Background: Leptomeningeal dissemination of hemangioblastomas (HB) of the central nervous system (CNS) is extremely rare. Few studies have reported leptomeningeal involvement in sporadic HB or in HB associated with von Hippel-Lindau syndrome. The clinical and radiological features of leptomeningeal involvement in HB after surgery have not been described in detail.

Materials and methods: This retrospective case review involved patients from three different tertiary referral centers with leptomeningeal dissemination of HB after surgery for the primary mass. A literature review was also performed to describe the clinical and radiological characteristics and long-term outcomes of patients who developed leptomeningeal dissemination after initial surgical resection.

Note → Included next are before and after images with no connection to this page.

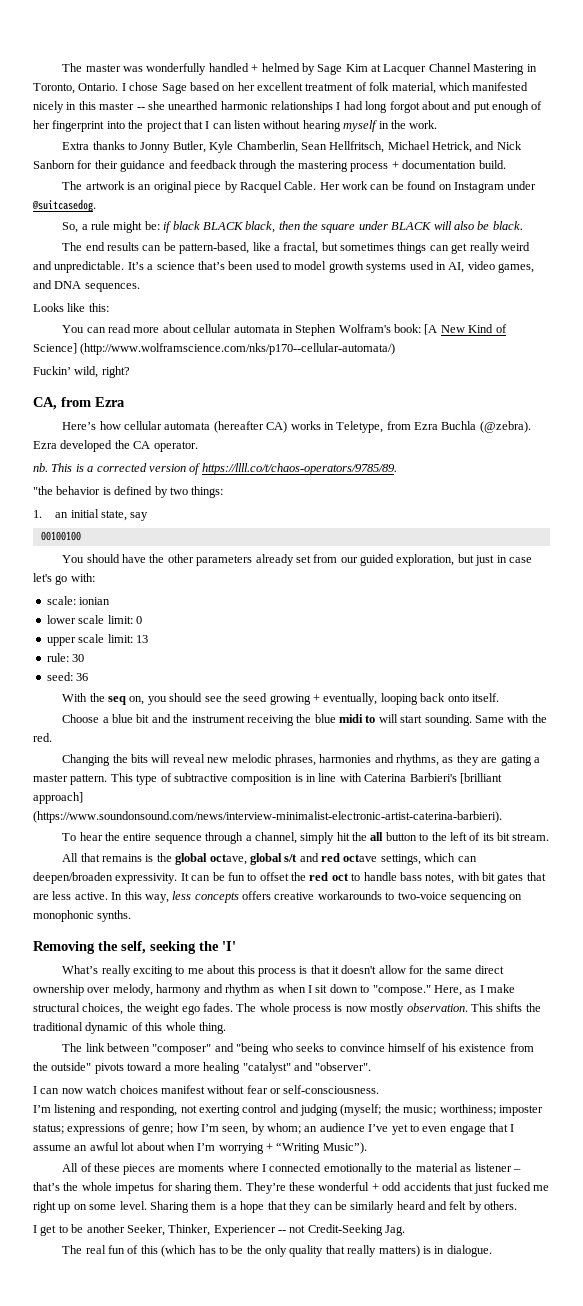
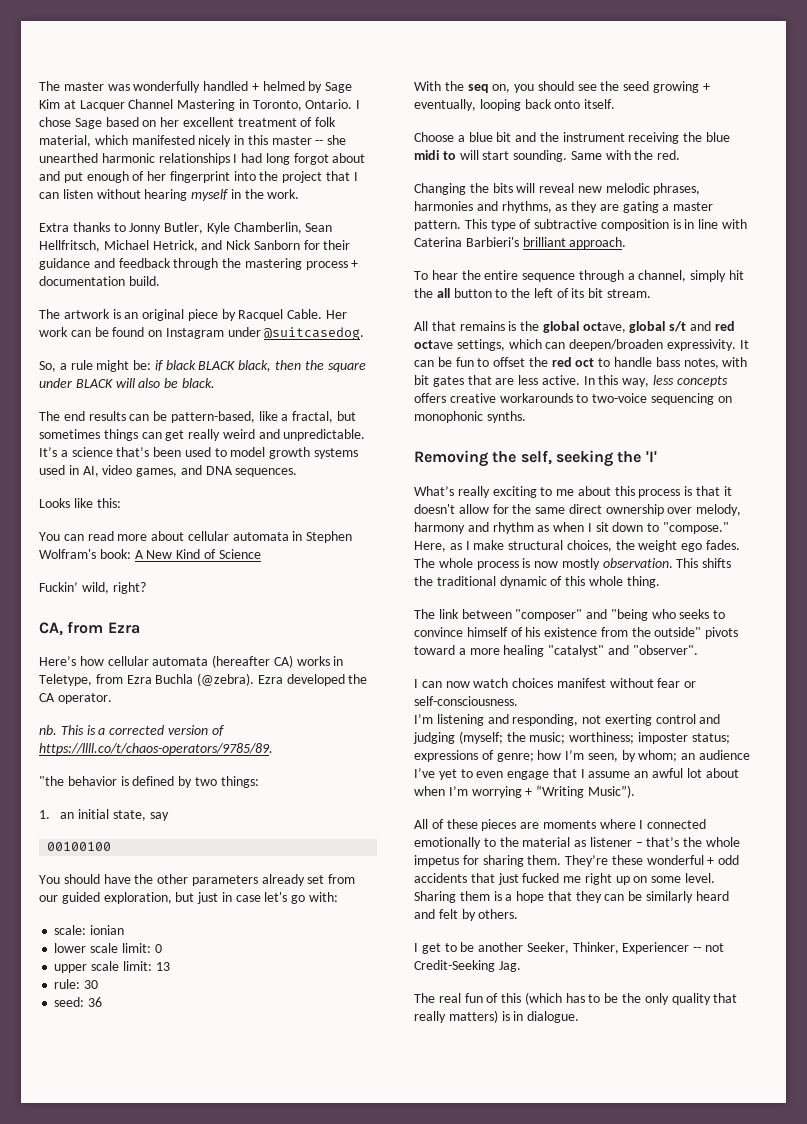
[424,324,438,335] [A -> [134,550,144,559] A
[33,343,396,355] Science] (http://www.wolframscience.com/nks/p170--cellular-automata/) -> [218,549,261,559] Science
[459,773,502,784] [33,792,83,804] [33,811,502,823] [brilliant approach] (https://www.soundonsound.com/news/interview-minimalist-electronic-artist-caterina-barbieri). -> [522,237,627,249] brilliant approach.

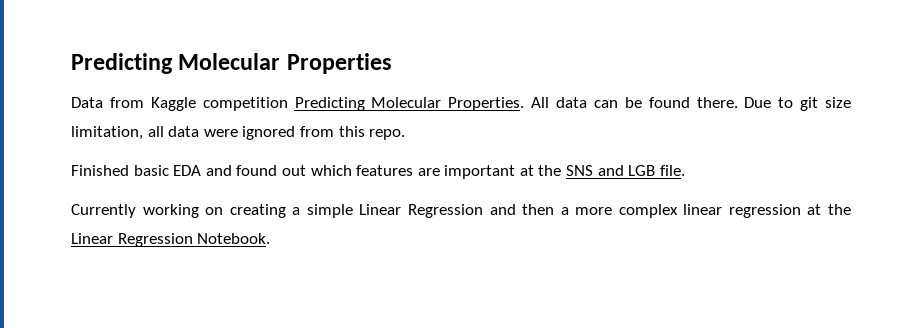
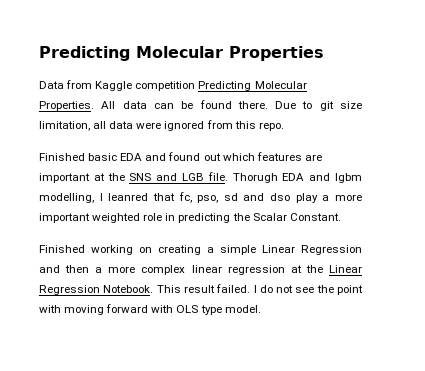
[71,204,136,218] // Currently -> [232,173,363,183] [39,192,362,203] [39,213,341,223] [39,245,85,253] Thorugh EDA and lgbm modelling, I leanred that fc, pso, sd and dso play a more important weighted role in predicting the Scalar Constant. // Finished
(271, 238) none -> [156,284,364,295] [39,304,261,315] This result failed. I do not see the point with moving forward with OLS type model.

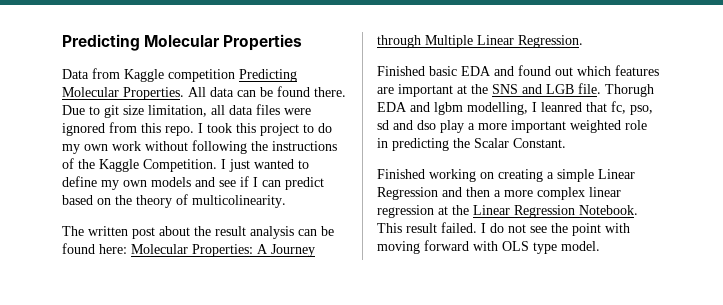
(134, 125) none -> [256,104,280,115] files
(284, 126) none -> [198,123,332,136] [62,140,337,154] [62,158,309,172] [62,176,324,190] [62,194,286,208] [62,226,334,239] [62,243,315,257] [377,35,583,48] I took this project to do my own work without following the instructions of the Kaggle Competition. I just wanted to define my own models and see if I can predict based on the theory of multicolinearity. // The written post about the result analysis can be found here: Molecular Properties: A Journey through Multiple Linear Regression.

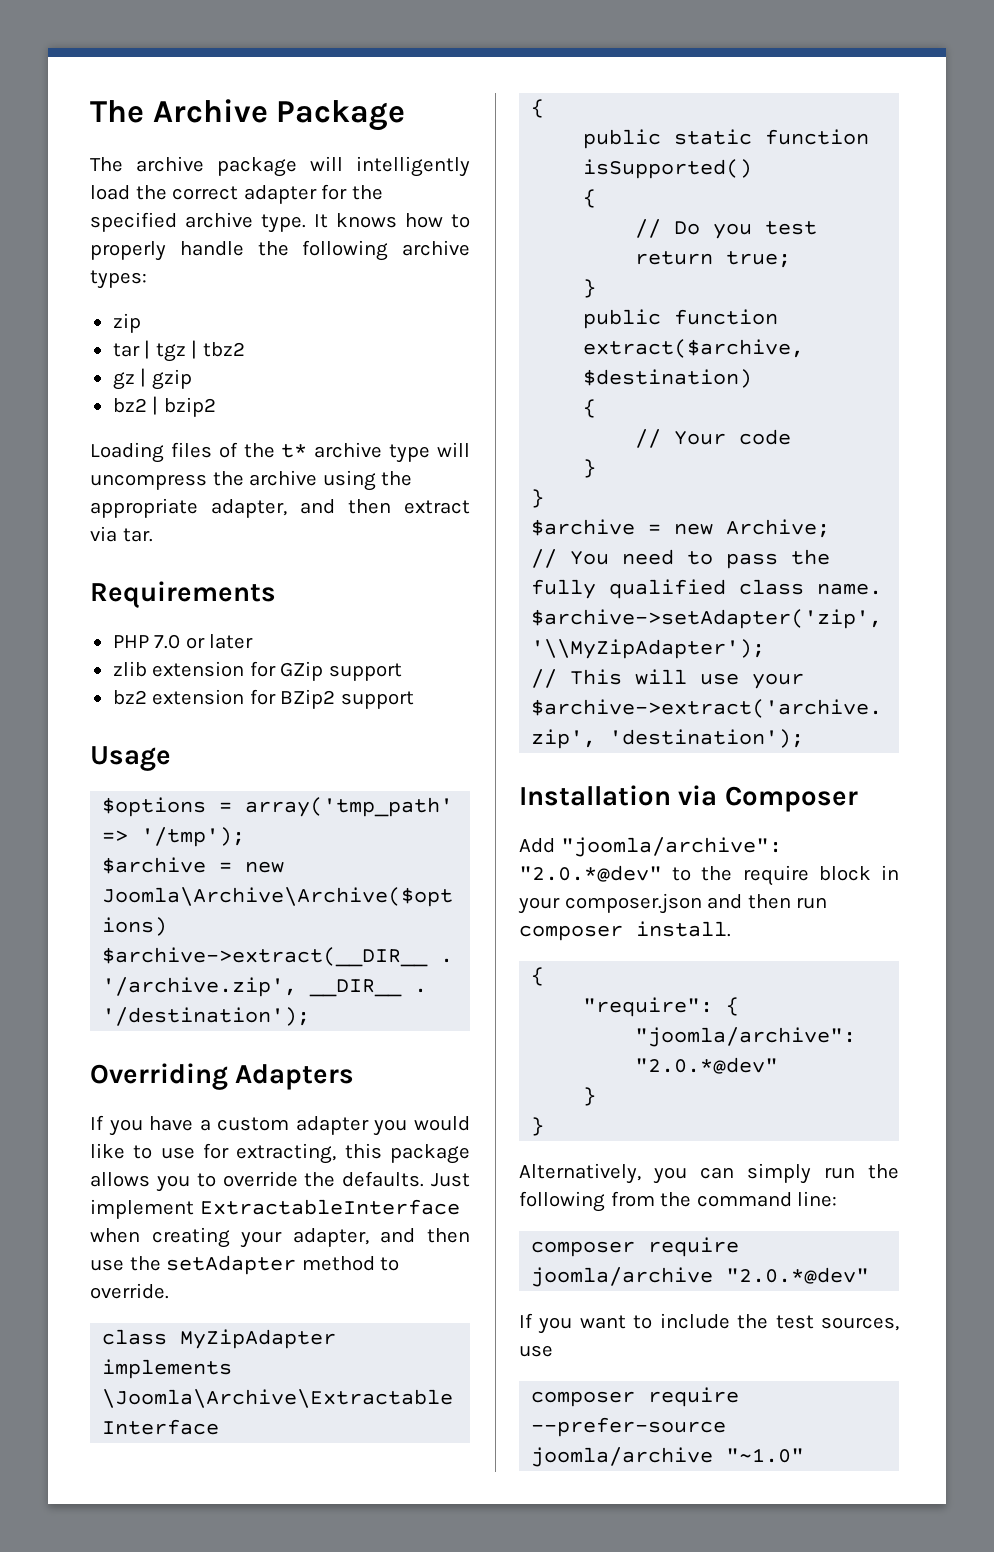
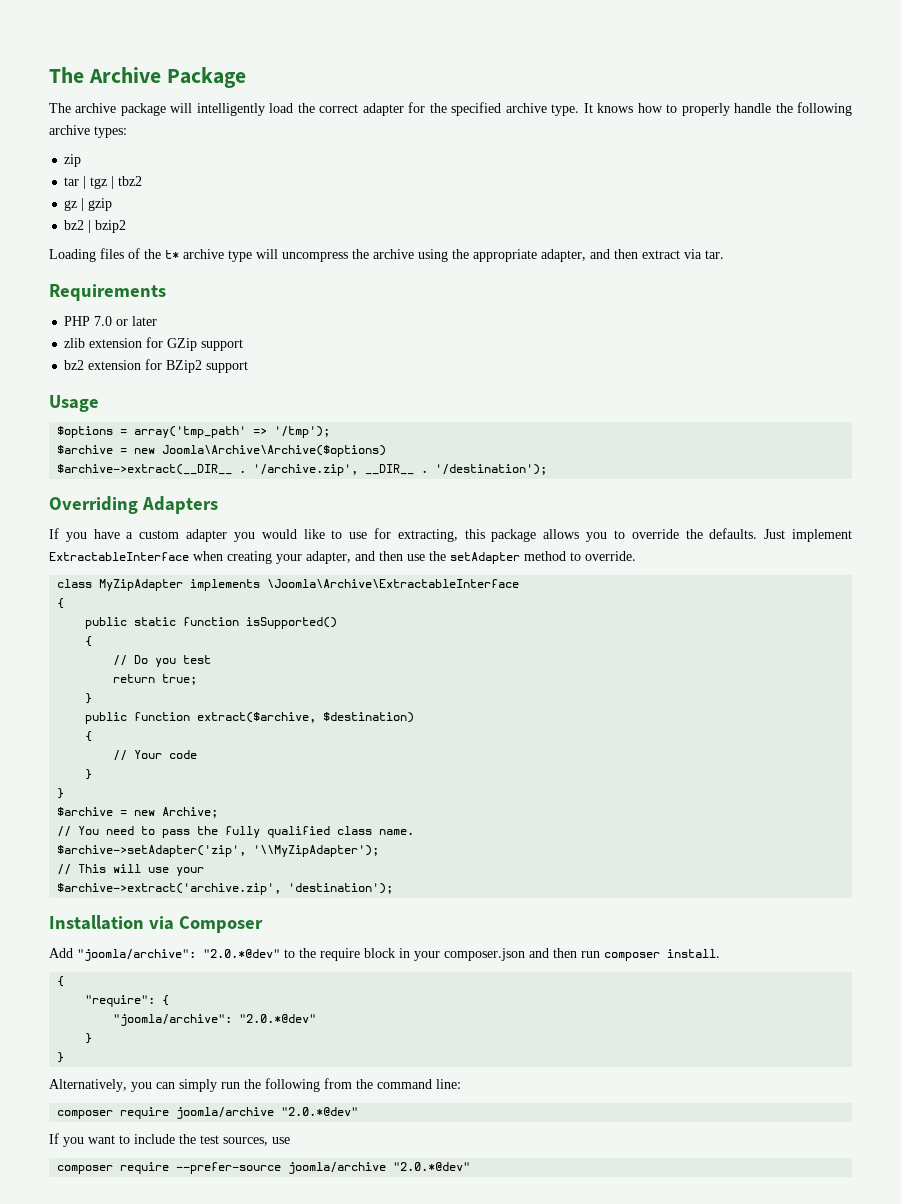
[726,1448,805,1463] "~1.0" -> [393,1162,471,1171] "2.0.*@dev"

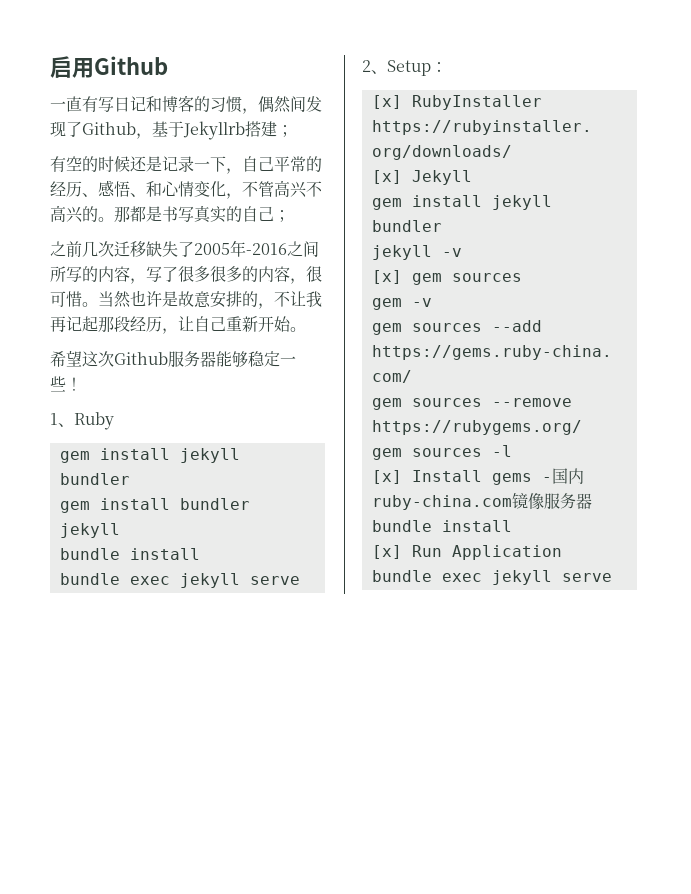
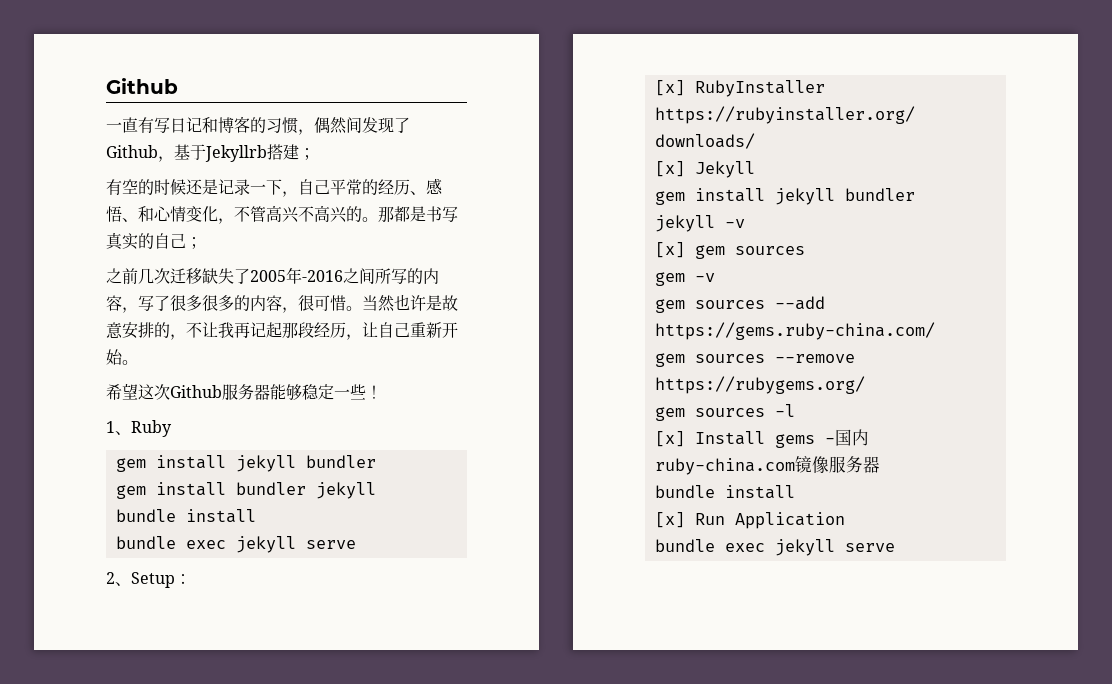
[50,56,94,78] 启用 -> (106, 86) none

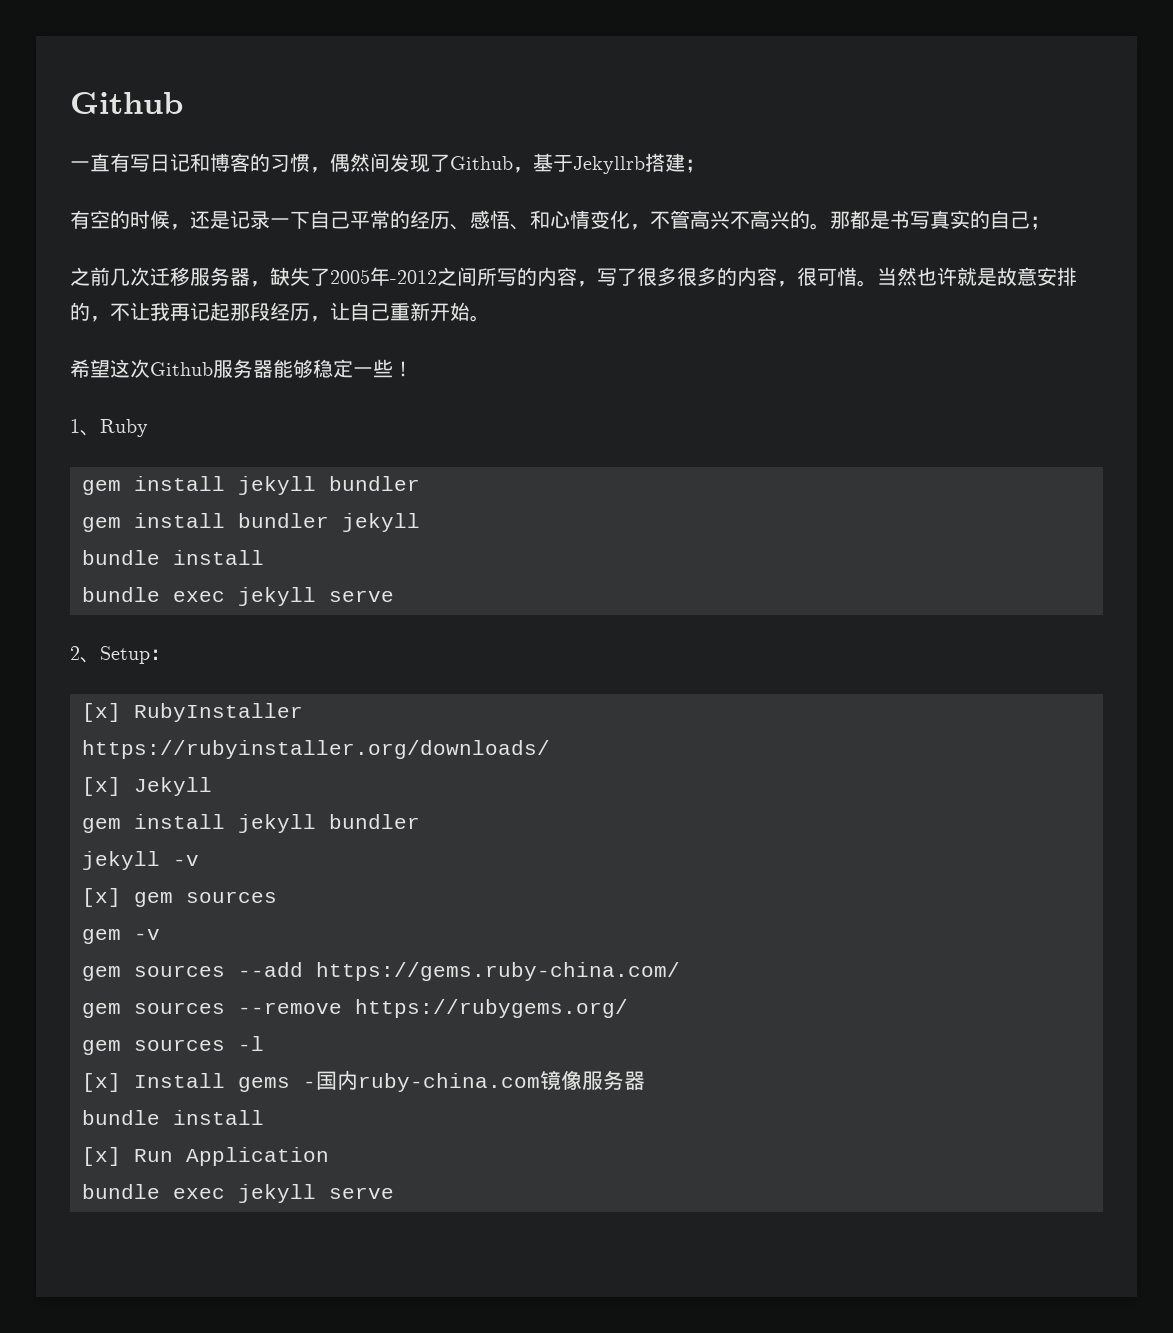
(186, 187) none -> [170,224,190,230] ，
[282,191,298,197] ， -> (310, 220) none
(202, 276) none -> [190,267,270,287] 服务器，
[302,270,343,282] -2016 -> [390,270,437,284] -2012
(426, 303) none -> [957,267,977,286] 就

Results: This study included seven patients, five males and two females, ranging in age from 36 to 54 years. Incidence of leptomeningeal dissemination in patients with HB was about 4.3 % (3/69). It appeared at a mean 94.9 months (range, 39-204 months) after gross total resection of CNS HBs. Three of the seven patients died 5, 38, and 79 months, respectively, after diagnosis of leptomeningeal dissemination. Review of the literature identified 21 patients with characteristics of leptomeningeal dissemination similar to those in our series.

Conclusions: Leptomeningeal dissemination of HB is a rare pattern of long-term recurrence. Long-term outcomes may be fatal. The long developmental period suggests that early detection and aggressive management may improve prognosis in patients with CNS leptomeningeal dissemination of HB.